Hospitality exchange networks are simple. Members get to stay in the spare bedroom of any other network member while traveling. In exchange, they are willing to similarly host other fellow members.

It's a bit like staying at a B&B only without a bill to pay at the end—though some networks have "recommended" gratuities.

Hospitality exchange networks & resources

The Affordable Travel Club ( - 2,400 members—though mostly in North America; Europe coverage can be spotty, with just 20 locations in France last time such info was available (since you have to sign up to get a directory, I can't tell you precisely how many, or how many of those are in Paris).
Membership: $65 for a downloaded directory; $75 for a print version.
Nightly fee: $15–$30 gratuity for your hosts.
Must be over 40; must agree to host.

Women Welcome Women World Wide (5W) ( - 2,400 members in 86 countries.
Membership: Minimum donation of £35 ($57), with annual renewal fee of £25 ($40).
Nightly fee: No fee, donation, or gratuity espected for hosts.
Requirements: Must be female and over 18.

Lesbian & Gay Hospitality Exchange International ( - 500 listings in 30 countries.
Membership: €25 or $35.
Nightly fee: No fee, donation, or gratuity espected for hosts.
It doesn't say you have to be gay, but I assume that's a bit of a given.

How much does a hospitality exchange cost?

This page deals with traditional hospitality network, in which there are two places where money might come up:

  • A membership fee to belong to the network ($35 to $65)
  • A small fee or gratuity paid to hosts (for some, $0; others recommended $15 to $30)

However, there are, broadly speaking, three different types of networks, each of which treats the cost issue differently (the other two are covered on separate pages):

  1. Traditional hospitality networks (membership fee; usually requires you to host)
  2. CouchSurfing networks (free to join; do not insist that you play host) Full story
  3. Servas (charges a membership fee; doesn't require you to act as a host) Full story
What is a hospitality network stay like?

At minimum, you get a bed for the night—usually in a spare guest room; in a city apartment it might be on a fold-out couch or cot.

Sometimes you're invited to share breakfast with the host family, or dinner as well.

Sometimes your host is even willing to play tour guide and show you around his hometown.

The details are all up to the two parties involved.

Do I have to host the person who hosted me?

Hospitality exchanges do not have to be a one-to-one deal—say, you stay with Pierre in Paris, then he comes to pay you a visit several months later (though that sort of thing happens a lot).

Could be, you and Pierre have a grand old time at his apartment in Paris, then when you get home you play gracious host to Eduardo from Ecuador (who himself had Mario from Milan as a guest in his house a few months back).

How do hospitality networks work?

Hospitality exchange networks operate a little like matchmaking services (only without the love connection), allowing travelers who enjoy really getting to know the locals in a foreign land to find similarly minded folks in the places they want to visit.

You won't have strangers showing up on your doorstep unexpectedly.
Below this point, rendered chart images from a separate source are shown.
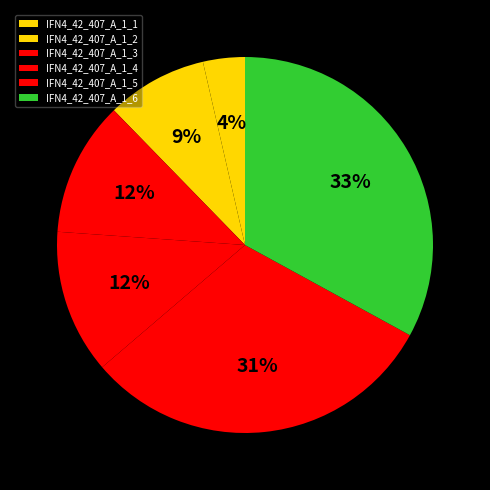

To the nearest percent, what is the combined percentage of IFN4_42_407_A_1_6 and IFN4_42_407_A_1_1?

37%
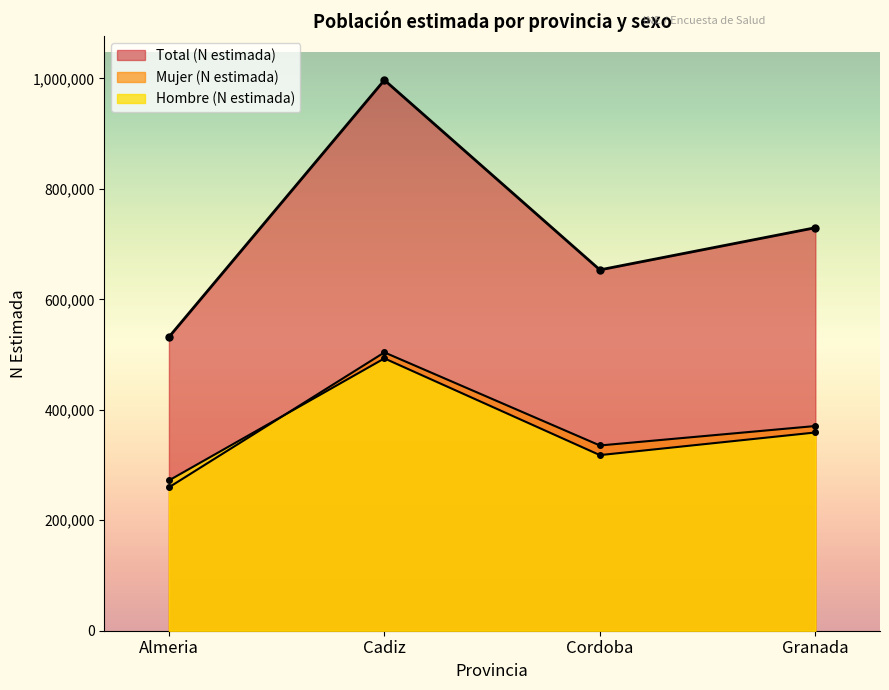

What is the maximum value for Total (N estimada)?

997024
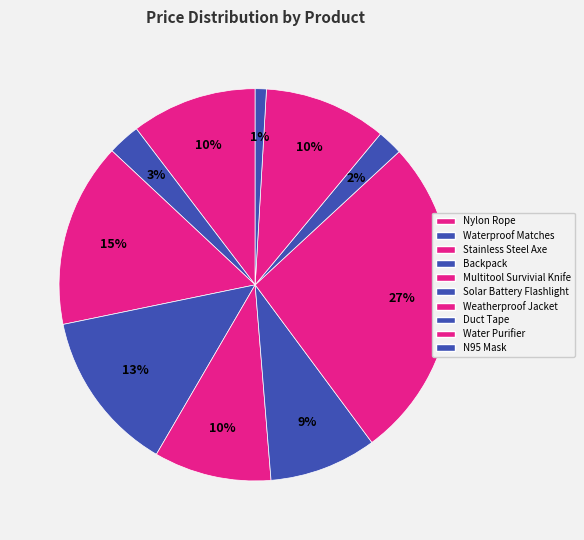

Which slice is the largest?

Weatherproof Jacket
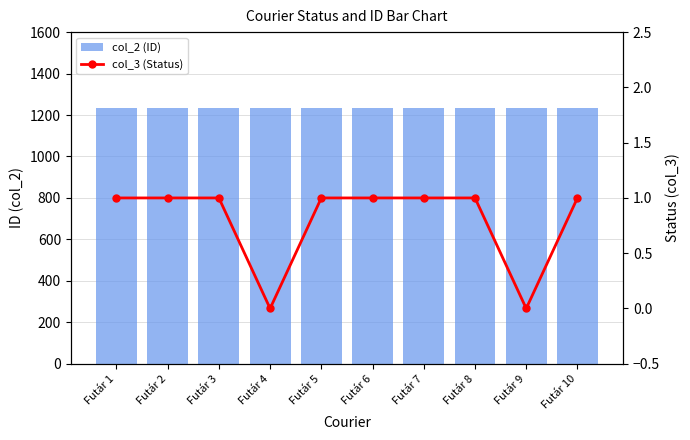

The value of col_3 (Status) at Futár 7 is 2. True or false?

False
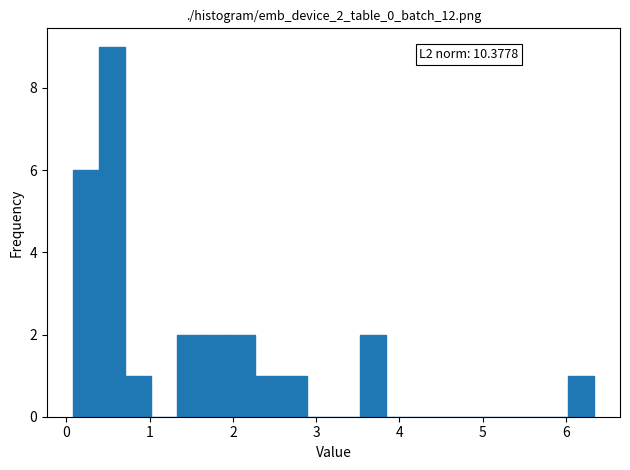

Around what value on the x-axis is the tallest bar? Give the approximate position of its centre, as read against the axis.

0.5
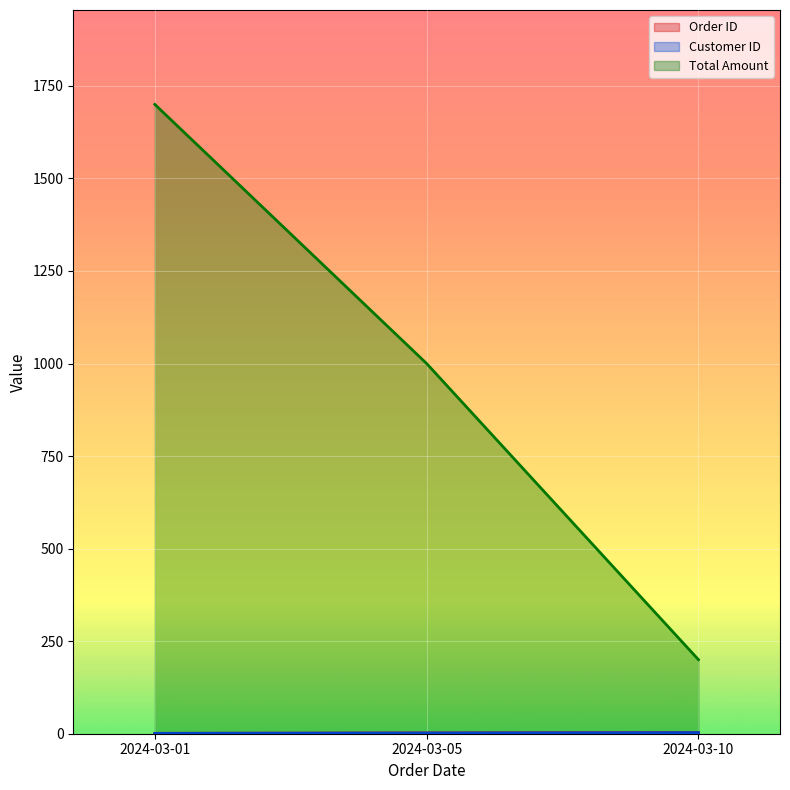

Which category has the lowest value across all series?

2024-03-01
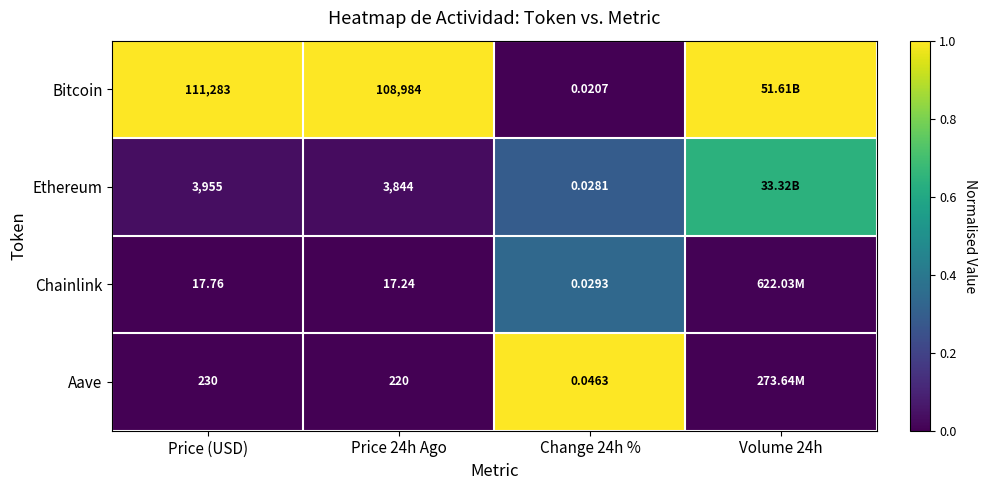

Is the value of Chainlink at Price (USD) greater than the value of Ethereum at Price 24h Ago?

No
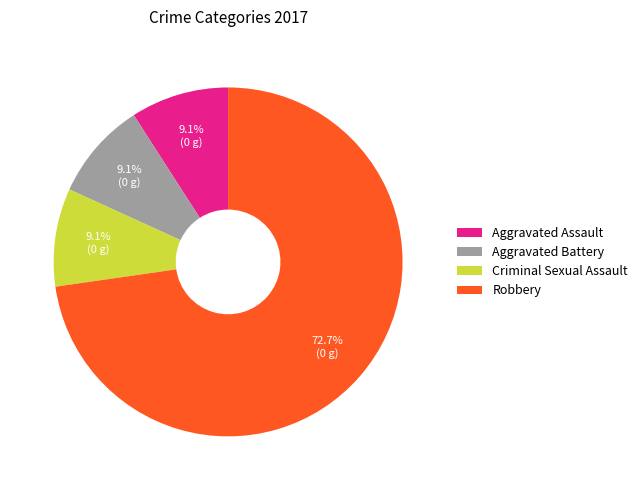

Approximately how many times larger is the value at Criminal Sexual Assault compared to Aggravated Assault?

1.0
Stays are always arranged in advance, and always with the consent of both parties.

Are hospitality exchanges safe?

Most of these networks are de facto worldwide communities, and any member can, usually, freely post what their experience with any host was like on the website. This means any bad eggs—horrible house guests, poor hosts, or creepy guys who mistook this for some kind of globetrotting dating service—get rooted out pretty quickly.